DATA SHOWN ::
▼

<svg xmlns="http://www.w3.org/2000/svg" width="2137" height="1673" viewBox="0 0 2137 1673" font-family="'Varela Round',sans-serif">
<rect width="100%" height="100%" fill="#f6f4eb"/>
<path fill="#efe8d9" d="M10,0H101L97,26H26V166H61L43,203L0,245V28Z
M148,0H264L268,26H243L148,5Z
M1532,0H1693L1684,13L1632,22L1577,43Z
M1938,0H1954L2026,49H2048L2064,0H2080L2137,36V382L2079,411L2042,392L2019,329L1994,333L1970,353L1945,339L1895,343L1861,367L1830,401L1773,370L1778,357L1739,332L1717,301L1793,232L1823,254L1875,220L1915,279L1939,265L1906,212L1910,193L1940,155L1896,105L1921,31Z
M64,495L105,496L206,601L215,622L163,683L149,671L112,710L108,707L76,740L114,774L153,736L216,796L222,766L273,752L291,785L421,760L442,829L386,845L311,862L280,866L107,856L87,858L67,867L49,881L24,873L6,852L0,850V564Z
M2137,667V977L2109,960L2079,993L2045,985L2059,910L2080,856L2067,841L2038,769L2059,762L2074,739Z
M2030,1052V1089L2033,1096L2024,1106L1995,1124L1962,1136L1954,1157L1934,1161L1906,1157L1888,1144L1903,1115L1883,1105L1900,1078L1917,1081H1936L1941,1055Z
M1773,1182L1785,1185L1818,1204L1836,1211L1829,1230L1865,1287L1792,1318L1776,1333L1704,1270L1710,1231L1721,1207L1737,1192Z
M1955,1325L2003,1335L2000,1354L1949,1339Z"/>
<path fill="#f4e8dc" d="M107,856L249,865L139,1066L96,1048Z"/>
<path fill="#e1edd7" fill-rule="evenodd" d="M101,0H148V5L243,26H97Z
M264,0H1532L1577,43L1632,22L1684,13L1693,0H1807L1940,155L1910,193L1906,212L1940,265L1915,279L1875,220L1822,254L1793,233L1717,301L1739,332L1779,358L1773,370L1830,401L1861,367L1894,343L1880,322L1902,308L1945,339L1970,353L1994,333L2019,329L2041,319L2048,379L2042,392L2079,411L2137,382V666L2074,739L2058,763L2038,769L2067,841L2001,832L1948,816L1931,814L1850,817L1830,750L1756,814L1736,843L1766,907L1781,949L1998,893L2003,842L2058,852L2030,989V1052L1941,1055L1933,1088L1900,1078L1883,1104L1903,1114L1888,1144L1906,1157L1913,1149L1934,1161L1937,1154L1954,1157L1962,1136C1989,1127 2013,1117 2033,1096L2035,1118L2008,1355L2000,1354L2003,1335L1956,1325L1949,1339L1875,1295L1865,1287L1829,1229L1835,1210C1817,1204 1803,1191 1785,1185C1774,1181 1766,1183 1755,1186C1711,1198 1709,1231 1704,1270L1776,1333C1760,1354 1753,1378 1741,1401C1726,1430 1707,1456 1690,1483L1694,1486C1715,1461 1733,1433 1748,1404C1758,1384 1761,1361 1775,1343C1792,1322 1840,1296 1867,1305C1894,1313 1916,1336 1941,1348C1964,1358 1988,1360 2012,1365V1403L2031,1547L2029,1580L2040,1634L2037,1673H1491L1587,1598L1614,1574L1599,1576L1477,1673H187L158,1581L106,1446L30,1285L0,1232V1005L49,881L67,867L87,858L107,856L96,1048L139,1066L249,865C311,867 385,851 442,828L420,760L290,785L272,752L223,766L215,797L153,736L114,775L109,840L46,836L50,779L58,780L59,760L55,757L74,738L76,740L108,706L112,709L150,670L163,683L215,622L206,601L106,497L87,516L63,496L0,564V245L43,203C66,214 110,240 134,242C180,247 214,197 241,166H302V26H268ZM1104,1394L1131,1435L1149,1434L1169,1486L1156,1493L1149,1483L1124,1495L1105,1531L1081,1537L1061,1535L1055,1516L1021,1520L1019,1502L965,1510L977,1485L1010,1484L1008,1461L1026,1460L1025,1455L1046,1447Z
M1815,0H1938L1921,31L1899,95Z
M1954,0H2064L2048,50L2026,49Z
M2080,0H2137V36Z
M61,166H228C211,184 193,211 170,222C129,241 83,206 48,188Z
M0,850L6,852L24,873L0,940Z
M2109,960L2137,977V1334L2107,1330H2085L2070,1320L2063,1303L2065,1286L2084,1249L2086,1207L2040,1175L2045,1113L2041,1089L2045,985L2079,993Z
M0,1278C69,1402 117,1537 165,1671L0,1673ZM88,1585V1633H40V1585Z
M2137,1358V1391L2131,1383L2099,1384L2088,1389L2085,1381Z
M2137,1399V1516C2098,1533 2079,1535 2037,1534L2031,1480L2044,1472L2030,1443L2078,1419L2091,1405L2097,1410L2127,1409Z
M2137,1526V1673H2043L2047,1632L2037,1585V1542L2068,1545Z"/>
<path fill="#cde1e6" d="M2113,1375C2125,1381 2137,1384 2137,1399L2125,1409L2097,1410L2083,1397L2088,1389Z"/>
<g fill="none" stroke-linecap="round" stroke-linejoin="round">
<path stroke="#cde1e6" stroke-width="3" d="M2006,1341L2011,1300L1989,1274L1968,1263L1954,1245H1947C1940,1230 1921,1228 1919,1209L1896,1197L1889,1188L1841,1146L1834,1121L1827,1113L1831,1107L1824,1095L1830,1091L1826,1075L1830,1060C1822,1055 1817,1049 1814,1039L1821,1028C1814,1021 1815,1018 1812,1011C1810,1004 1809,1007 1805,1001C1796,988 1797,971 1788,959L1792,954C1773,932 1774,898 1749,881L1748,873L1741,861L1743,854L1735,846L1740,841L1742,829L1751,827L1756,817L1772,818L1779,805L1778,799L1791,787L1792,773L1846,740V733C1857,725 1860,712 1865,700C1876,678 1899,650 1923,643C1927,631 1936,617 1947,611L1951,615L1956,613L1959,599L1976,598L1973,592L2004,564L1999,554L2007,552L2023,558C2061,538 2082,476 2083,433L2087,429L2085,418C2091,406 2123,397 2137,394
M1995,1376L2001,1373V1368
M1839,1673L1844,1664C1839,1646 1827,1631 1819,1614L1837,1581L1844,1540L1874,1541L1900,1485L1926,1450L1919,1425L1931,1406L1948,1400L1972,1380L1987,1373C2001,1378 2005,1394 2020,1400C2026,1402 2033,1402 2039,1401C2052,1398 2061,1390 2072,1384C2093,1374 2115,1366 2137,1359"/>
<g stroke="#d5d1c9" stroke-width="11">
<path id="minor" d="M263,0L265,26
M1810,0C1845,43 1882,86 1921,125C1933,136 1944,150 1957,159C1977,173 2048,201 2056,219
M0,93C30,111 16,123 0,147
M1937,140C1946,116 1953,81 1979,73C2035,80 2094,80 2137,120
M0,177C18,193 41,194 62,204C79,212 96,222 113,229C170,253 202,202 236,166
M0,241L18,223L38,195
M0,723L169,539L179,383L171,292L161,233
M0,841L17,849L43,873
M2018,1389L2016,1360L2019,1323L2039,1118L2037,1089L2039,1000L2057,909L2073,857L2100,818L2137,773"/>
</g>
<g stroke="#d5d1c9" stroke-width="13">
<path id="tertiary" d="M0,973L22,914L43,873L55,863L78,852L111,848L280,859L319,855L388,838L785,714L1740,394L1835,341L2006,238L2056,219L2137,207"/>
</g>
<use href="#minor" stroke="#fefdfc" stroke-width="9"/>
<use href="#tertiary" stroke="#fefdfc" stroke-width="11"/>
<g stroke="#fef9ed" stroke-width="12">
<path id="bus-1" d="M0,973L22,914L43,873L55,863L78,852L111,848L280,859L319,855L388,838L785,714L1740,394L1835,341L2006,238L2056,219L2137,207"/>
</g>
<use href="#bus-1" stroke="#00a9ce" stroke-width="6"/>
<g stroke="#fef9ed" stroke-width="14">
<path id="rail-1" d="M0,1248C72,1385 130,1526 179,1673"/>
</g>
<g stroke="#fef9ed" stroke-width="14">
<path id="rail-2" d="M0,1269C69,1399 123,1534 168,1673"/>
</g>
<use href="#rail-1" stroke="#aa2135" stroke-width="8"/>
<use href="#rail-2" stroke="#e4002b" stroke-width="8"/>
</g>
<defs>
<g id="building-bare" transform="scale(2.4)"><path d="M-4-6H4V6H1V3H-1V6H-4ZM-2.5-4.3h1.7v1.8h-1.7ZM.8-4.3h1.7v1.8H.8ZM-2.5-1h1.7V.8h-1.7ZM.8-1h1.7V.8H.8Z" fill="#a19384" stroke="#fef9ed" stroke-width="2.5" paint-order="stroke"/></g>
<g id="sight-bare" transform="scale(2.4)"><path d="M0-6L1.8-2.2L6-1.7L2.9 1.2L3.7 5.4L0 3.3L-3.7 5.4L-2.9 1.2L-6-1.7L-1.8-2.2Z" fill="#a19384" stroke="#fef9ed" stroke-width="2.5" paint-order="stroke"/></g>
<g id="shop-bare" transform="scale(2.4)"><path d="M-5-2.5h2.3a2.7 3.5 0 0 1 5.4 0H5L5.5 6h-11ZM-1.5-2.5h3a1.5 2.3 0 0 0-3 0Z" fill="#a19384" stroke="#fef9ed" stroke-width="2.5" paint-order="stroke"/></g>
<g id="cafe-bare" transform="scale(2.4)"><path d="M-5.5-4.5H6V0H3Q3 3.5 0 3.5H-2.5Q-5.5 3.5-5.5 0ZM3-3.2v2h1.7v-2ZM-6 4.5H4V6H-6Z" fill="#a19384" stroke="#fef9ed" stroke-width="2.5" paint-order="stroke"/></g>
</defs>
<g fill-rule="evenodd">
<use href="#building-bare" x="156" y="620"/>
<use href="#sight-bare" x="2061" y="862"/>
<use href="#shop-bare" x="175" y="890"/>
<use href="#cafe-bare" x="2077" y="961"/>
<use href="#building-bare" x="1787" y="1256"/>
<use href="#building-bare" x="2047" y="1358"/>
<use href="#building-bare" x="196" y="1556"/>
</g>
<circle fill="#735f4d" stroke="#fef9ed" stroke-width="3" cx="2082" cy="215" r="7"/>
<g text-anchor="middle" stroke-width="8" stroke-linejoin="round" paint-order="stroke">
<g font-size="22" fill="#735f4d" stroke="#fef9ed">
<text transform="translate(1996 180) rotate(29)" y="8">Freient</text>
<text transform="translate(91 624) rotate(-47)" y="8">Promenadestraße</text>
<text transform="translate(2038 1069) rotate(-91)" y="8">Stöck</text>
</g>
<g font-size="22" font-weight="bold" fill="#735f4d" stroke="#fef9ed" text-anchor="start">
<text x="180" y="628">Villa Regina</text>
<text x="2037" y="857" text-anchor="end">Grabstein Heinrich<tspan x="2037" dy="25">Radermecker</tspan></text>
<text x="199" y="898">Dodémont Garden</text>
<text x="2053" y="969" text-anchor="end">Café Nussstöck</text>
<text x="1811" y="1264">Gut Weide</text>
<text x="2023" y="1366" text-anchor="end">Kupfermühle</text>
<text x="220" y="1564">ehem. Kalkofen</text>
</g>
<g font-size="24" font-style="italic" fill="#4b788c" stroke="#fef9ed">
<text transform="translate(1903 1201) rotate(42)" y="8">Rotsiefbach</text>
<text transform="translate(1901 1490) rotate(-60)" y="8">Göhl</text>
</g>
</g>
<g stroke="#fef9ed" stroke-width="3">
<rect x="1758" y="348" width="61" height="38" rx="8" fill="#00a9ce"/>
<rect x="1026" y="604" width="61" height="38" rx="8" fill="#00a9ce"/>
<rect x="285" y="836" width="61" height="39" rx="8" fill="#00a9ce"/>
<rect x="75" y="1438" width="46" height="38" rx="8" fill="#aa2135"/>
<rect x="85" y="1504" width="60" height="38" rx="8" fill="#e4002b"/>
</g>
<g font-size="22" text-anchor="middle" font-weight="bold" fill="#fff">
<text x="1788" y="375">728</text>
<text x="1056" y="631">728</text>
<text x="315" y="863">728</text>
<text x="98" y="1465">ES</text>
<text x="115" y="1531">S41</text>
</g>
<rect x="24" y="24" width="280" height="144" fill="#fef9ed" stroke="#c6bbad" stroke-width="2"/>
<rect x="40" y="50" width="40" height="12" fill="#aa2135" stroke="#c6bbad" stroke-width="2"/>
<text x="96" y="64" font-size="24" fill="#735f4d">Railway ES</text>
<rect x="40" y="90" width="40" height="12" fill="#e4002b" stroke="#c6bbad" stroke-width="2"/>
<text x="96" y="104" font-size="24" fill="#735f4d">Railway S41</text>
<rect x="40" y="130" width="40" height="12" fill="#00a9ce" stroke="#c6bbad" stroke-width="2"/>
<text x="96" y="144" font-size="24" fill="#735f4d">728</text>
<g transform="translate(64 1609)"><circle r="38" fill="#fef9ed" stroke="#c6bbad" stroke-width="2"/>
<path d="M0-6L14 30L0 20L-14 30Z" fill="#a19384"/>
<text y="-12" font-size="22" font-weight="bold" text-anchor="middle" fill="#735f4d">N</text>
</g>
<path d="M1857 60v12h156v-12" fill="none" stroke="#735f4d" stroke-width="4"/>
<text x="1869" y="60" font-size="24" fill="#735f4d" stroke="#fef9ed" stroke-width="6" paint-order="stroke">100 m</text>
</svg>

▲

BRIEF ::
Every line above carrying the word "linejoin" needs to be shown.

WRITTEN RESPONSE ::
<g fill="none" stroke-linecap="round" stroke-linejoin="round">
<g text-anchor="middle" stroke-width="8" stroke-linejoin="round" paint-order="stroke">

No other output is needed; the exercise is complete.